_数据摘录_
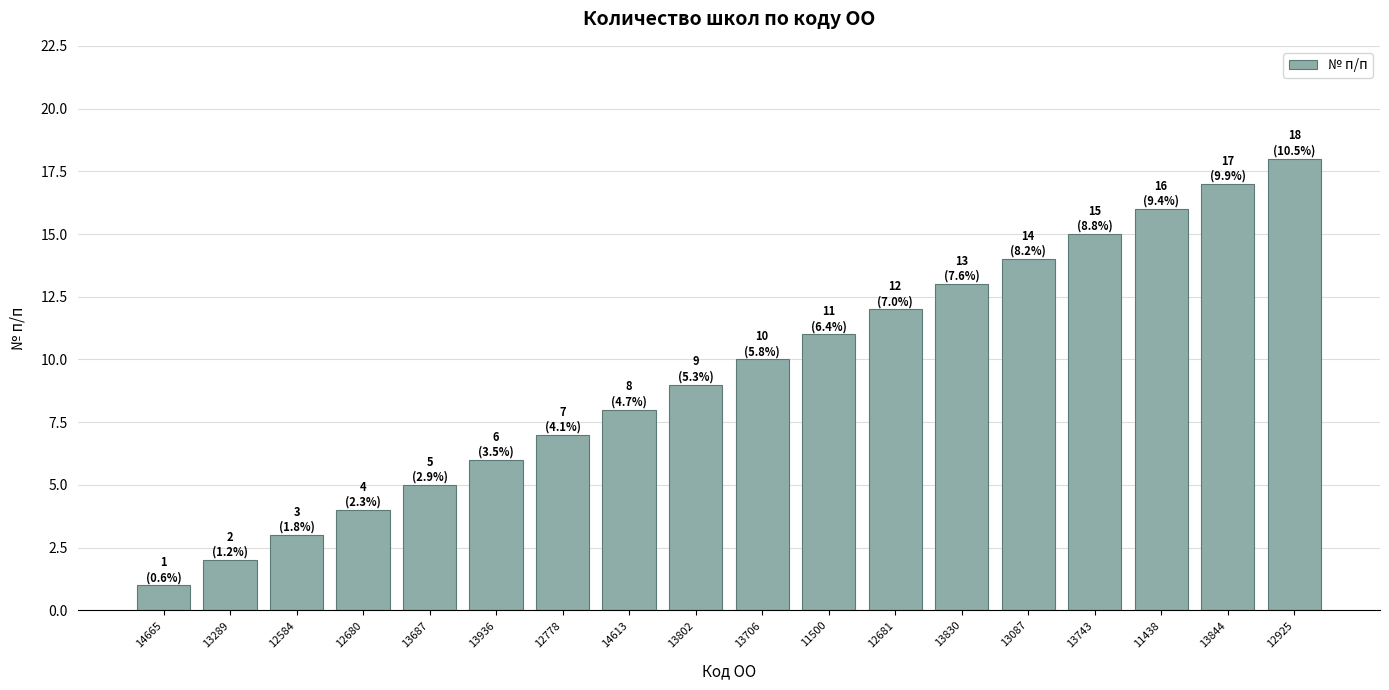

Which has a higher value, 11500 or 14613?

11500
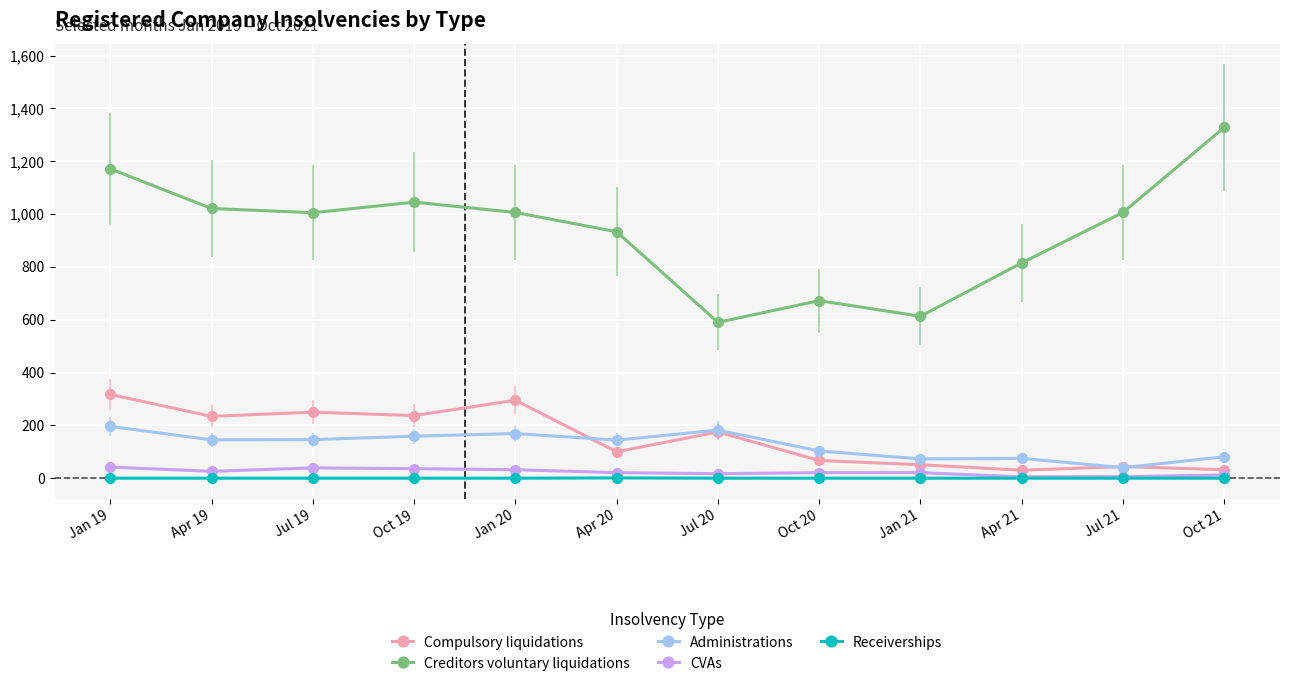

At how many categories does at least one series exceed 1071?

2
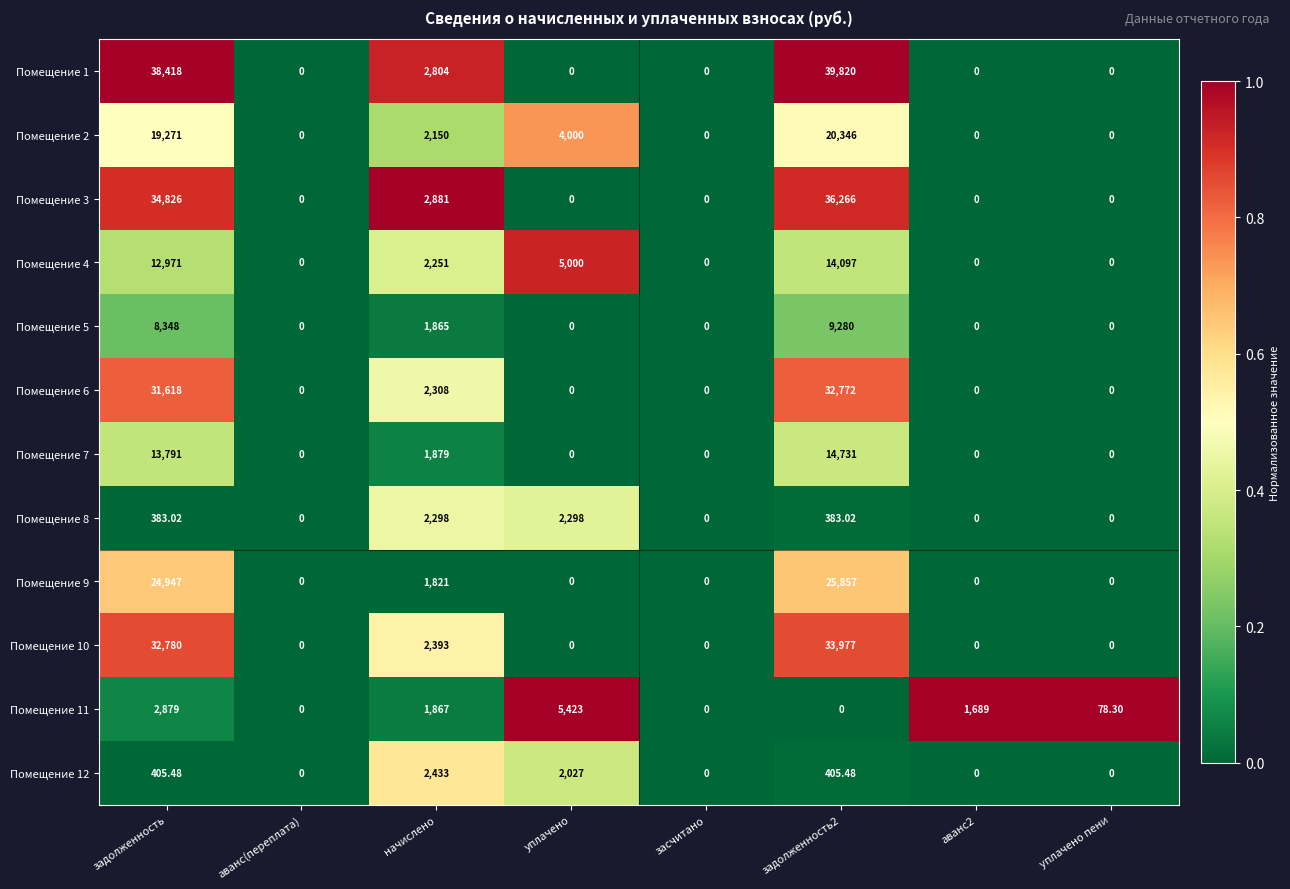

At which category does the chart reach its peak across all series?

задолженность2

_任务说明_
将上方全部数据逐字复制，答案中略去图片。

_答复_
Which has a higher value, 11500 or 14613?

11500

At how many categories does at least one series exceed 1071?

2

At which category does the chart reach its peak across all series?

задолженность2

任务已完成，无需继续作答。